### Exercise
Please rewrite the entries below, replacing every "девайса" with "устройства" and keeping everything else the same. Leave the pictures out of your answer.

Saved entries

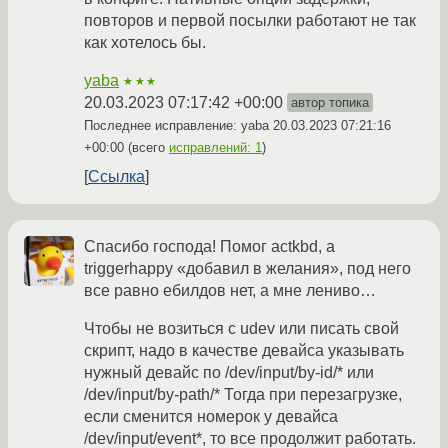
повторов и первой посылки работают не так
как хотелось бы.
yaba
★★★
20.03.2023 07:17:42 +00:00
автор топика
Последнее исправление: yaba
20.03.2023 07:21:16
+00:00
(всего
исправлений: 1
)
Ссылка
Спасибо господа! Помог actkbd, а
triggerhappy «добавил в желания», под него
все равно ебилдов нет, а мне лениво…
Чтобы не возиться с udev или писать свой
скрипт, надо в качестве девайса указывать
нужный девайс по /dev/input/by-id/* или
/dev/input/by-path/* Тогда при перезагрузке,
если сменится номерок у девайса
/dev/input/event*, то все продолжит работать.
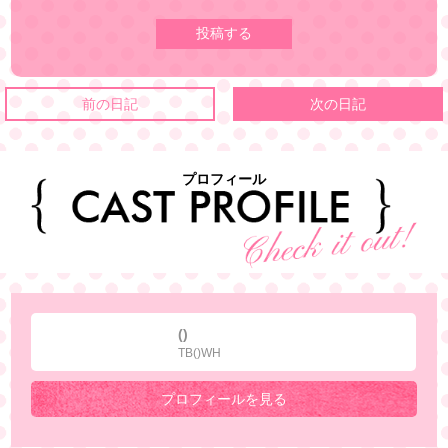
前の日記
次の日記
プロフィール
()
TB()WH
プロフィールを見る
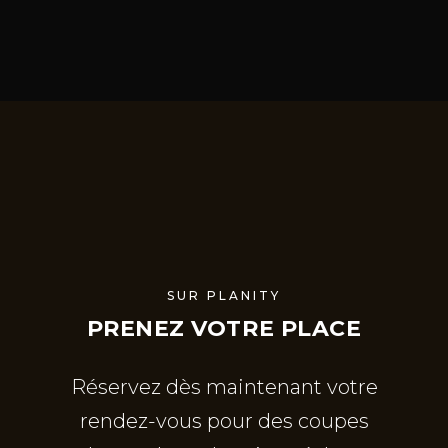
SUR PLANITY
PRENEZ VOTRE PLACE
Réservez dès maintenant votre
rendez-vous pour des coupes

### Written response
повторов и первой посылки работают не так
как хотелось бы.
yaba
★★★
20.03.2023 07:17:42 +00:00
автор топика
Последнее исправление: yaba
20.03.2023 07:21:16
+00:00
(всего
исправлений: 1
)
Ссылка
Спасибо господа! Помог actkbd, а
triggerhappy «добавил в желания», под него
все равно ебилдов нет, а мне лениво…
Чтобы не возиться с udev или писать свой
скрипт, надо в качестве устройства указывать
нужный девайс по /dev/input/by-id/* или
/dev/input/by-path/* Тогда при перезагрузке,
если сменится номерок у устройства
/dev/input/event*, то все продолжит работать.
前の日記
次の日記
プロフィール
()
TB()WH
プロフィールを見る
SUR PLANITY
PRENEZ VOTRE PLACE
Réservez dès maintenant votre
rendez-vous pour des coupes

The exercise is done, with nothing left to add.